David Patten

Personal information
- Born: June 15, 1984 (age 41) Placentia, California, U.S.
- Listed height: 6 ft 8 in (2.03 m)
- Listed weight: 220 lb (100 kg)

Career information
- High school: El Dorado (Placentia, California)
- College: Pepperdine (2002–2003); Weber State (2004–2007);
- NBA draft: 2007: undrafted
- Playing career: 2007–2011
- Position: Power forward
- Number: 24

Career history
- 2007–2008: Cáceres Ciudad del Baloncesto
- 2008–2009: Upstairs Weert
- 2009–2010: Abejas de Guanajuato
- 2010: Boca Juniors
- 2010: Edmonton Energy
- 2010–2011: Abejas de Guanajuato
- 2011: Lechugueros de León

Career highlights
- AP Honorable mention All-American (2007); Big Sky Player of the Year (2007); First-team All-Big Sky (2007); Big Sky tournament MVP (2007);

= David Patten (basketball) =

American basketball player (born 1984)

David Patten (born June 15, 1984) is an American former basketball player and current radio commentator. Patten played college basketball for the Weber State Wildcats and went on to play professionally in several countries.

Patten, a power forward from El Dorado High School in his native Placentia, California. He first committed to Pepperdine University, where he played both basketball and volleyball during the 2002–03 year. He left at the end of the academic year in part to be closer to his ailing mother. He spent a year at Santa Ana College but did not play basketball. He then transferred to Weber State for the 2004–05 season, joining the Wildcats basketball team.
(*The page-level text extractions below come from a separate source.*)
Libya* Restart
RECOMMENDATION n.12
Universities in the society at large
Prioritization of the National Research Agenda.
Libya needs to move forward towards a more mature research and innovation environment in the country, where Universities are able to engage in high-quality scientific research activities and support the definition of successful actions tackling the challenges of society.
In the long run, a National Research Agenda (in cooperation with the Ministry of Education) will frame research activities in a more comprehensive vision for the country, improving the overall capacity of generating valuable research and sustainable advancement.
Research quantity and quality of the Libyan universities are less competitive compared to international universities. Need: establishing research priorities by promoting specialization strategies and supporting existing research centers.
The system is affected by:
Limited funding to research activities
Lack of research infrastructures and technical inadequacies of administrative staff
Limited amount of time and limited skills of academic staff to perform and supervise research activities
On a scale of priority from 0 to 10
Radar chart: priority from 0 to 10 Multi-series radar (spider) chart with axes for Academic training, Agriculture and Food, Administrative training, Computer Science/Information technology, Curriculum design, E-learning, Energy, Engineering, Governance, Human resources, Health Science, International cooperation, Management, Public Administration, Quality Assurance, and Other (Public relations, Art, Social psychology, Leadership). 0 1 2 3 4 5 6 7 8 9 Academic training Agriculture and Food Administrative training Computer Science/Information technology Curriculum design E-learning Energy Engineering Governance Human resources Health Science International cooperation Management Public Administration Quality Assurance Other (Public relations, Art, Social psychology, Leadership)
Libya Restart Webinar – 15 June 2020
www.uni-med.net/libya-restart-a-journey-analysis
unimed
In his sophomore season, Patten suffered a broken foot and missed the majority of the Big Sky Conference season. In his junior year he became one of the team leaders, averaging 10.8 points and 5.1 rebounds as he entered the starting lineup for the Wildcats. In his senior year, Patten became the focal point of the team under first-year coach Randy Rahe. He raised his scoring average to 14.2 points per game and led the Wildcats to the Big Sky regular season crown, earning Big Sky Player of the Year and first-team all-conference honors. Patten capped this off by leading the team to the 2007 Big Sky tournament championship, earning MVP honors at the event and helping the team capture a spot in the 2007 NCAA tournament.

Following his college career, Patten was not selected in the 2007 NBA draft. He signed his first professional deal with Cáceres Ciudad del Baloncesto in Spain for the 2007–08 season. He played in the Netherlands during the 2008–09 season for Upstairs Weert. He split the 2009–10 season in Mexico with Abejas de Guanajuato and Argentina with Boca Juniors. In 2010, he played for the Edmonton Energy of the International Basketball League. He returned to Abejas de Guanajuato for the 2010–11 season and then finished his career with Lechugueros de León, starting with the team for the 2011–12 season but leaving in November 2011.

Following his retirement as a player, Patten moved to Ogden, Utah and became color commentator for Weber State games on the radio.